:: Supplied material ::
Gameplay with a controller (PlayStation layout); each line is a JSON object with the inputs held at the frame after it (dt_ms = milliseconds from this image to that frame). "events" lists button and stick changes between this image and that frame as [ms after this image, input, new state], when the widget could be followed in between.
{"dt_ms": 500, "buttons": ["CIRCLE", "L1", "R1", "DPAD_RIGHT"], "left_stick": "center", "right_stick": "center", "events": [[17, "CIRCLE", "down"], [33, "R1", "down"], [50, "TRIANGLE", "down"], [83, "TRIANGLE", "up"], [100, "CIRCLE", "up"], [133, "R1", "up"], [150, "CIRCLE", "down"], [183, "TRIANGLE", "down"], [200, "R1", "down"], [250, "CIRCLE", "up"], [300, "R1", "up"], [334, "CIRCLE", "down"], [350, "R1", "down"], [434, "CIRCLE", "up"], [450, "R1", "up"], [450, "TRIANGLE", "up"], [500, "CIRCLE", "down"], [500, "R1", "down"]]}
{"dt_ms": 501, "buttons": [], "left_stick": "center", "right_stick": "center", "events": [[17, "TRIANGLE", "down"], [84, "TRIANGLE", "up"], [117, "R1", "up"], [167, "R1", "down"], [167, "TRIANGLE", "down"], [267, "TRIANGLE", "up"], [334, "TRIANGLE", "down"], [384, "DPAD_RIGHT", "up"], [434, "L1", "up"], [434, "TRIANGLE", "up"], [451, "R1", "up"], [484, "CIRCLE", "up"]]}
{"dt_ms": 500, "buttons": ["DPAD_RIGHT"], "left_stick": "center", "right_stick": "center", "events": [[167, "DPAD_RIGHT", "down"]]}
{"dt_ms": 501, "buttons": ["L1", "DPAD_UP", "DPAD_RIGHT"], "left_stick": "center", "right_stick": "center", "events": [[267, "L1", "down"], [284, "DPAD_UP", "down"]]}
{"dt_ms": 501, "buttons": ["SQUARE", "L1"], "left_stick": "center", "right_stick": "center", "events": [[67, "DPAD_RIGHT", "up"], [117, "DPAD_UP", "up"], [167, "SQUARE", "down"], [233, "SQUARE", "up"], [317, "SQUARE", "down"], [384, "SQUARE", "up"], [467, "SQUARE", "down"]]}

:: What you should do ::
Every record must be transcribed exactly, with no line skipped.

:: Answer to this exercise ::
Gameplay with a controller (PlayStation layout); each line is a JSON object with the inputs held at the frame after it (dt_ms = milliseconds from this image to that frame). "events" lists button and stick changes between this image and that frame as [ms after this image, input, new state], when the widget could be followed in between.
{"dt_ms": 500, "buttons": ["CIRCLE", "L1", "R1", "DPAD_RIGHT"], "left_stick": "center", "right_stick": "center", "events": [[17, "CIRCLE", "down"], [33, "R1", "down"], [50, "TRIANGLE", "down"], [83, "TRIANGLE", "up"], [100, "CIRCLE", "up"], [133, "R1", "up"], [150, "CIRCLE", "down"], [183, "TRIANGLE", "down"], [200, "R1", "down"], [250, "CIRCLE", "up"], [300, "R1", "up"], [334, "CIRCLE", "down"], [350, "R1", "down"], [434, "CIRCLE", "up"], [450, "R1", "up"], [450, "TRIANGLE", "up"], [500, "CIRCLE", "down"], [500, "R1", "down"]]}
{"dt_ms": 501, "buttons": [], "left_stick": "center", "right_stick": "center", "events": [[17, "TRIANGLE", "down"], [84, "TRIANGLE", "up"], [117, "R1", "up"], [167, "R1", "down"], [167, "TRIANGLE", "down"], [267, "TRIANGLE", "up"], [334, "TRIANGLE", "down"], [384, "DPAD_RIGHT", "up"], [434, "L1", "up"], [434, "TRIANGLE", "up"], [451, "R1", "up"], [484, "CIRCLE", "up"]]}
{"dt_ms": 500, "buttons": ["DPAD_RIGHT"], "left_stick": "center", "right_stick": "center", "events": [[167, "DPAD_RIGHT", "down"]]}
{"dt_ms": 501, "buttons": ["L1", "DPAD_UP", "DPAD_RIGHT"], "left_stick": "center", "right_stick": "center", "events": [[267, "L1", "down"], [284, "DPAD_UP", "down"]]}
{"dt_ms": 501, "buttons": ["SQUARE", "L1"], "left_stick": "center", "right_stick": "center", "events": [[67, "DPAD_RIGHT", "up"], [117, "DPAD_UP", "up"], [167, "SQUARE", "down"], [233, "SQUARE", "up"], [317, "SQUARE", "down"], [384, "SQUARE", "up"], [467, "SQUARE", "down"]]}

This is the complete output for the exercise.